§ The task: Word for word, write the records out again, but omit each picture.
Segment Open
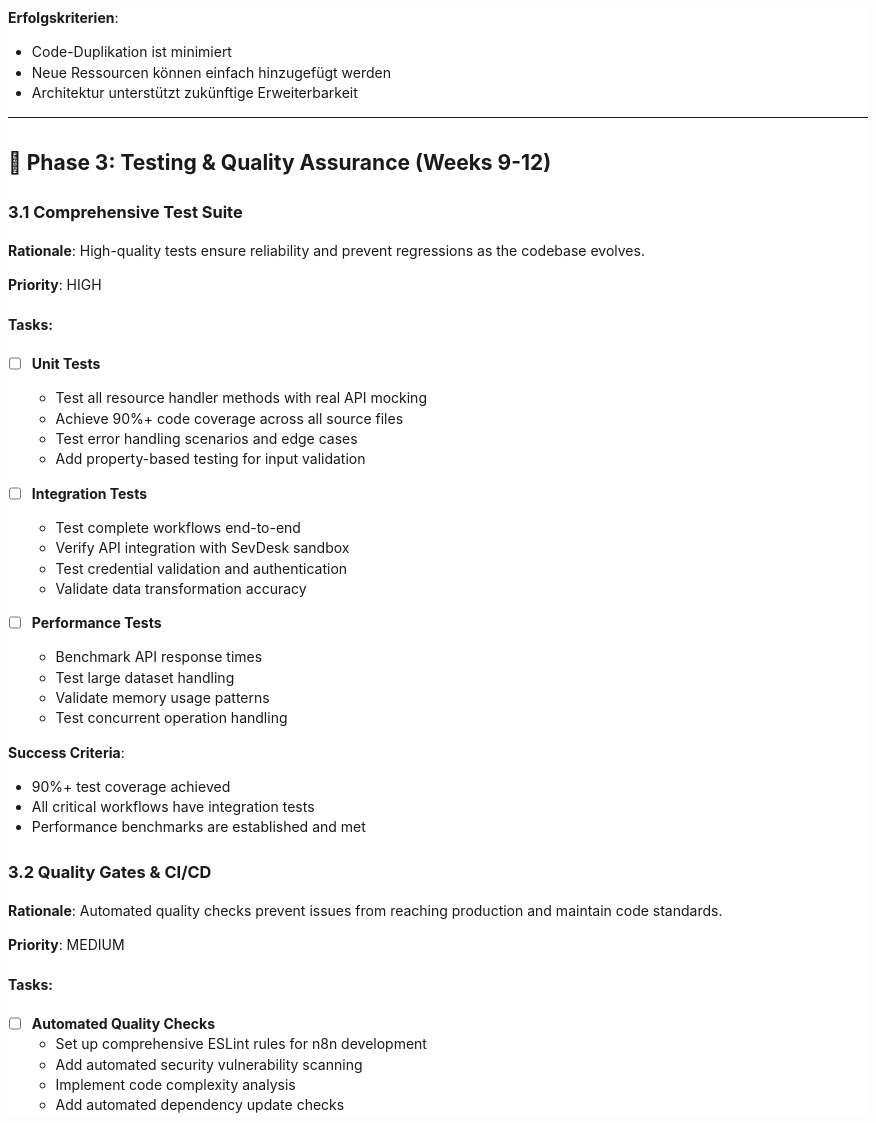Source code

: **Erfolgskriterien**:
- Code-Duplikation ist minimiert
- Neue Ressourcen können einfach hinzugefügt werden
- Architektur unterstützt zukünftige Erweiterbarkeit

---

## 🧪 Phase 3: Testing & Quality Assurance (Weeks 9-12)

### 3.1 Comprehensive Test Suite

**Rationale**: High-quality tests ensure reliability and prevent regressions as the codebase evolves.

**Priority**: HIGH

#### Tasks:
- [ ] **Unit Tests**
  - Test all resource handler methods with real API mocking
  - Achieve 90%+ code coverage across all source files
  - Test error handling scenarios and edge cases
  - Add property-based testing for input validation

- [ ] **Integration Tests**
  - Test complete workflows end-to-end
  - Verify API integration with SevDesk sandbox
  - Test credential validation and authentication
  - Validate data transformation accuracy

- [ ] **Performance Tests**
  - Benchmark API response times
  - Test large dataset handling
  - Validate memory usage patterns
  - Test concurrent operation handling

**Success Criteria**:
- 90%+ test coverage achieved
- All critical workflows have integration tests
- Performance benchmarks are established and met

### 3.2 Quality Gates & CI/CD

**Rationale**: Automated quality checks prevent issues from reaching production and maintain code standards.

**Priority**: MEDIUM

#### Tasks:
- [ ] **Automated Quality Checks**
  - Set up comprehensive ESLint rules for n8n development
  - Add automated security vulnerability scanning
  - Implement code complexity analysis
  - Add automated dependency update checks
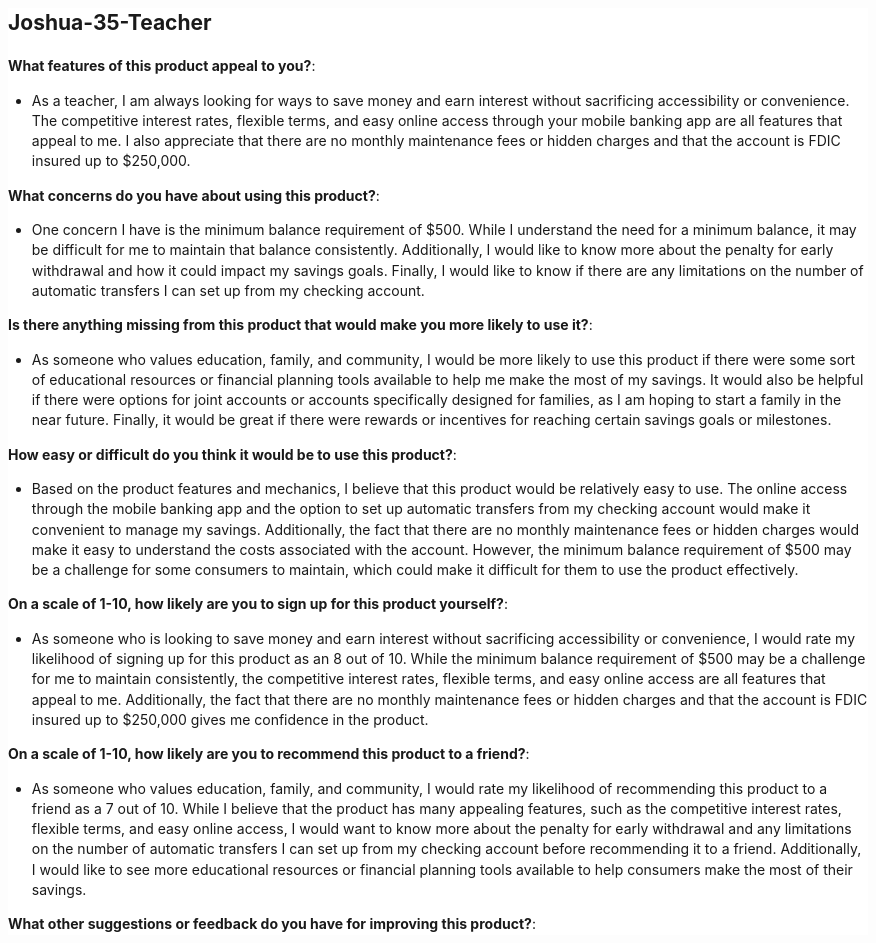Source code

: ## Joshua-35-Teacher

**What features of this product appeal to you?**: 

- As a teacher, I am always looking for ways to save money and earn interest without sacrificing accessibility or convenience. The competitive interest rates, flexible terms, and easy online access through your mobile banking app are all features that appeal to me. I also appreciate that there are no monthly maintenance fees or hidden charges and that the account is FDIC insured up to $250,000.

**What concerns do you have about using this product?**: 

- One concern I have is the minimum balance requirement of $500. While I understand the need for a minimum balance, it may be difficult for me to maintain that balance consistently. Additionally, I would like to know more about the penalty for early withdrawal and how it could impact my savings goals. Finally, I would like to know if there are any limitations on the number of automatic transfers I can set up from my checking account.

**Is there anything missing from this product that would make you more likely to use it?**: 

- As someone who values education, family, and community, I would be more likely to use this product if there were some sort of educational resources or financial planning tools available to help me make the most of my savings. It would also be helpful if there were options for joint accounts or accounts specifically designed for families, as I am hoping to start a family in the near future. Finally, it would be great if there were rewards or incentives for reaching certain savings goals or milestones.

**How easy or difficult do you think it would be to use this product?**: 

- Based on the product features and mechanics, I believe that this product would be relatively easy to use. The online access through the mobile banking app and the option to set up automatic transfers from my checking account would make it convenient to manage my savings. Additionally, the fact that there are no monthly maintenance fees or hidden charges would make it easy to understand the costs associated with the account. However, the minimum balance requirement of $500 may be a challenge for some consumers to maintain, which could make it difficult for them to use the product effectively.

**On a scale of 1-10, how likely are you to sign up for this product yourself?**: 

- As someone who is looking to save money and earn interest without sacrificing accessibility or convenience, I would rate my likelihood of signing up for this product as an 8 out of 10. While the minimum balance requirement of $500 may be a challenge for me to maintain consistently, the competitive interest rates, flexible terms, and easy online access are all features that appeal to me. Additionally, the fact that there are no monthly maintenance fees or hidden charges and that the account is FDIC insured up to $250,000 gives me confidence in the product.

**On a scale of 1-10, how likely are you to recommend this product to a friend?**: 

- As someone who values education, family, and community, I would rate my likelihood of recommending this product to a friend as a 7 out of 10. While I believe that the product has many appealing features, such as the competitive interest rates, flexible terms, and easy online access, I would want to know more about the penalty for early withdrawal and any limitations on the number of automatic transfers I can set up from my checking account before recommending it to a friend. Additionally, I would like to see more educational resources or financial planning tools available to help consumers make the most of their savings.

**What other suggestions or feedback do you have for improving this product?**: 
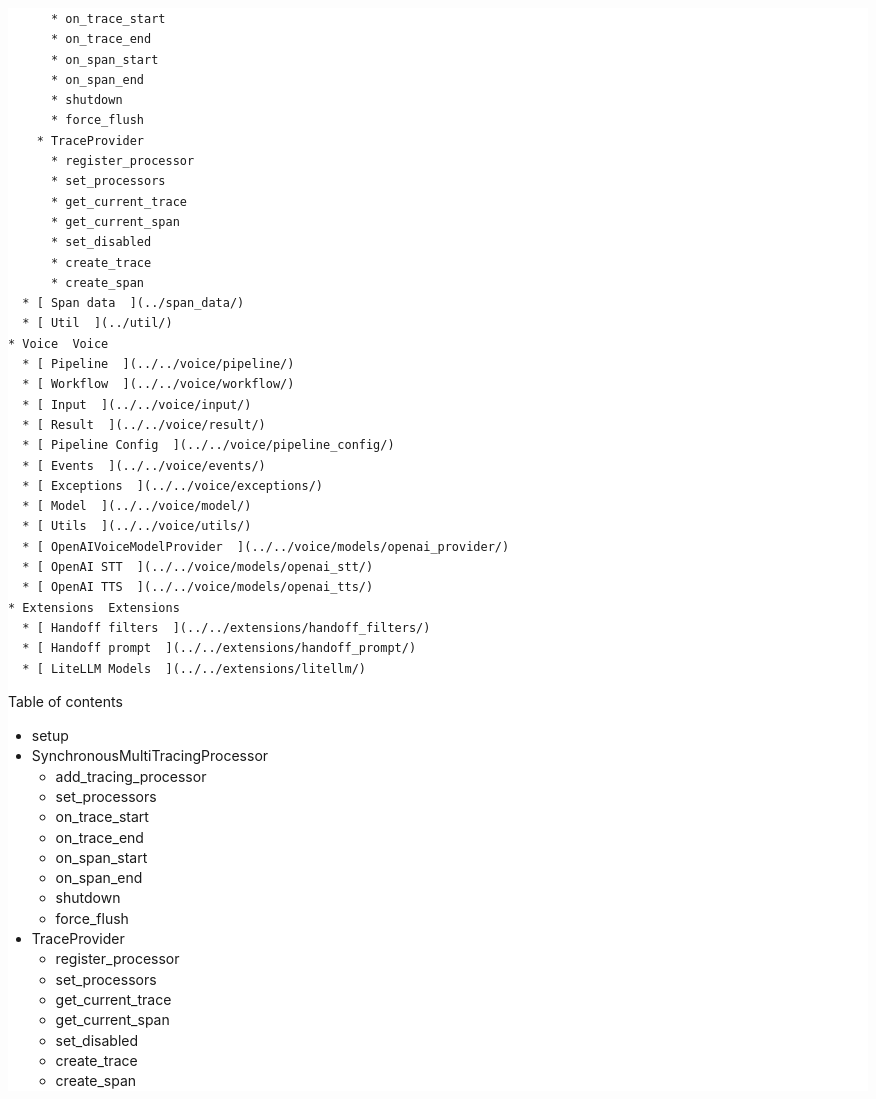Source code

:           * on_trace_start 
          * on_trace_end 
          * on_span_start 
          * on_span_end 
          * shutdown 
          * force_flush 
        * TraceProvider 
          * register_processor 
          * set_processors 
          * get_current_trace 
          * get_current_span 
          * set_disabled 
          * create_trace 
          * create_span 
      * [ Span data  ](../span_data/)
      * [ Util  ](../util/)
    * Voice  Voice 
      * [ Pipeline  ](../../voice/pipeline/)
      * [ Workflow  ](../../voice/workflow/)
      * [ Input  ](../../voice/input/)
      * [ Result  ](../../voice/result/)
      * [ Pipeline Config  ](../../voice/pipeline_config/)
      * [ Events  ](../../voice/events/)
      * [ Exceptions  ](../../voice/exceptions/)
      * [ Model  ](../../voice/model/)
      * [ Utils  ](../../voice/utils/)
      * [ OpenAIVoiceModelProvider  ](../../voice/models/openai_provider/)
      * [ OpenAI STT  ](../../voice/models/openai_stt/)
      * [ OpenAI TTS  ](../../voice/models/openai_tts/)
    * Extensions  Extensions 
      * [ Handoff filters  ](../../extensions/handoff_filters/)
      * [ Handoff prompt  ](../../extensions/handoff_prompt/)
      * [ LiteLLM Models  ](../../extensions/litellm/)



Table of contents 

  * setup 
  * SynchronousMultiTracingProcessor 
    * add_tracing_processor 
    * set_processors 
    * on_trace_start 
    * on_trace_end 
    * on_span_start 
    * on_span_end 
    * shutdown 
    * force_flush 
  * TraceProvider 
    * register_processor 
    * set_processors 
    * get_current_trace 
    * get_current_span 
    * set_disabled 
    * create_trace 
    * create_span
Segment Closed
§ Answer for this exercise:
Source code

: **Erfolgskriterien**:
- Code-Duplikation ist minimiert
- Neue Ressourcen können einfach hinzugefügt werden
- Architektur unterstützt zukünftige Erweiterbarkeit

---

## 🧪 Phase 3: Testing & Quality Assurance (Weeks 9-12)

### 3.1 Comprehensive Test Suite

**Rationale**: High-quality tests ensure reliability and prevent regressions as the codebase evolves.

**Priority**: HIGH

#### Tasks:
- [ ] **Unit Tests**
  - Test all resource handler methods with real API mocking
  - Achieve 90%+ code coverage across all source files
  - Test error handling scenarios and edge cases
  - Add property-based testing for input validation

- [ ] **Integration Tests**
  - Test complete workflows end-to-end
  - Verify API integration with SevDesk sandbox
  - Test credential validation and authentication
  - Validate data transformation accuracy

- [ ] **Performance Tests**
  - Benchmark API response times
  - Test large dataset handling
  - Validate memory usage patterns
  - Test concurrent operation handling

**Success Criteria**:
- 90%+ test coverage achieved
- All critical workflows have integration tests
- Performance benchmarks are established and met

### 3.2 Quality Gates & CI/CD

**Rationale**: Automated quality checks prevent issues from reaching production and maintain code standards.

**Priority**: MEDIUM

#### Tasks:
- [ ] **Automated Quality Checks**
  - Set up comprehensive ESLint rules for n8n development
  - Add automated security vulnerability scanning
  - Implement code complexity analysis
  - Add automated dependency update checks
Source code

: ## Joshua-35-Teacher

**What features of this product appeal to you?**: 

- As a teacher, I am always looking for ways to save money and earn interest without sacrificing accessibility or convenience. The competitive interest rates, flexible terms, and easy online access through your mobile banking app are all features that appeal to me. I also appreciate that there are no monthly maintenance fees or hidden charges and that the account is FDIC insured up to $250,000.

**What concerns do you have about using this product?**: 

- One concern I have is the minimum balance requirement of $500. While I understand the need for a minimum balance, it may be difficult for me to maintain that balance consistently. Additionally, I would like to know more about the penalty for early withdrawal and how it could impact my savings goals. Finally, I would like to know if there are any limitations on the number of automatic transfers I can set up from my checking account.

**Is there anything missing from this product that would make you more likely to use it?**: 

- As someone who values education, family, and community, I would be more likely to use this product if there were some sort of educational resources or financial planning tools available to help me make the most of my savings. It would also be helpful if there were options for joint accounts or accounts specifically designed for families, as I am hoping to start a family in the near future. Finally, it would be great if there were rewards or incentives for reaching certain savings goals or milestones.

**How easy or difficult do you think it would be to use this product?**: 

- Based on the product features and mechanics, I believe that this product would be relatively easy to use. The online access through the mobile banking app and the option to set up automatic transfers from my checking account would make it convenient to manage my savings. Additionally, the fact that there are no monthly maintenance fees or hidden charges would make it easy to understand the costs associated with the account. However, the minimum balance requirement of $500 may be a challenge for some consumers to maintain, which could make it difficult for them to use the product effectively.

**On a scale of 1-10, how likely are you to sign up for this product yourself?**: 

- As someone who is looking to save money and earn interest without sacrificing accessibility or convenience, I would rate my likelihood of signing up for this product as an 8 out of 10. While the minimum balance requirement of $500 may be a challenge for me to maintain consistently, the competitive interest rates, flexible terms, and easy online access are all features that appeal to me. Additionally, the fact that there are no monthly maintenance fees or hidden charges and that the account is FDIC insured up to $250,000 gives me confidence in the product.

**On a scale of 1-10, how likely are you to recommend this product to a friend?**: 

- As someone who values education, family, and community, I would rate my likelihood of recommending this product to a friend as a 7 out of 10. While I believe that the product has many appealing features, such as the competitive interest rates, flexible terms, and easy online access, I would want to know more about the penalty for early withdrawal and any limitations on the number of automatic transfers I can set up from my checking account before recommending it to a friend. Additionally, I would like to see more educational resources or financial planning tools available to help consumers make the most of their savings.

**What other suggestions or feedback do you have for improving this product?**: 
Source code

:           * on_trace_start 
          * on_trace_end 
          * on_span_start 
          * on_span_end 
          * shutdown 
          * force_flush 
        * TraceProvider 
          * register_processor 
          * set_processors 
          * get_current_trace 
          * get_current_span 
          * set_disabled 
          * create_trace 
          * create_span 
      * [ Span data  ](../span_data/)
      * [ Util  ](../util/)
    * Voice  Voice 
      * [ Pipeline  ](../../voice/pipeline/)
      * [ Workflow  ](../../voice/workflow/)
      * [ Input  ](../../voice/input/)
      * [ Result  ](../../voice/result/)
      * [ Pipeline Config  ](../../voice/pipeline_config/)
      * [ Events  ](../../voice/events/)
      * [ Exceptions  ](../../voice/exceptions/)
      * [ Model  ](../../voice/model/)
      * [ Utils  ](../../voice/utils/)
      * [ OpenAIVoiceModelProvider  ](../../voice/models/openai_provider/)
      * [ OpenAI STT  ](../../voice/models/openai_stt/)
      * [ OpenAI TTS  ](../../voice/models/openai_tts/)
    * Extensions  Extensions 
      * [ Handoff filters  ](../../extensions/handoff_filters/)
      * [ Handoff prompt  ](../../extensions/handoff_prompt/)
      * [ LiteLLM Models  ](../../extensions/litellm/)



Table of contents 

  * setup 
  * SynchronousMultiTracingProcessor 
    * add_tracing_processor 
    * set_processors 
    * on_trace_start 
    * on_trace_end 
    * on_span_start 
    * on_span_end 
    * shutdown 
    * force_flush 
  * TraceProvider 
    * register_processor 
    * set_processors 
    * get_current_trace 
    * get_current_span 
    * set_disabled 
    * create_trace 
    * create_span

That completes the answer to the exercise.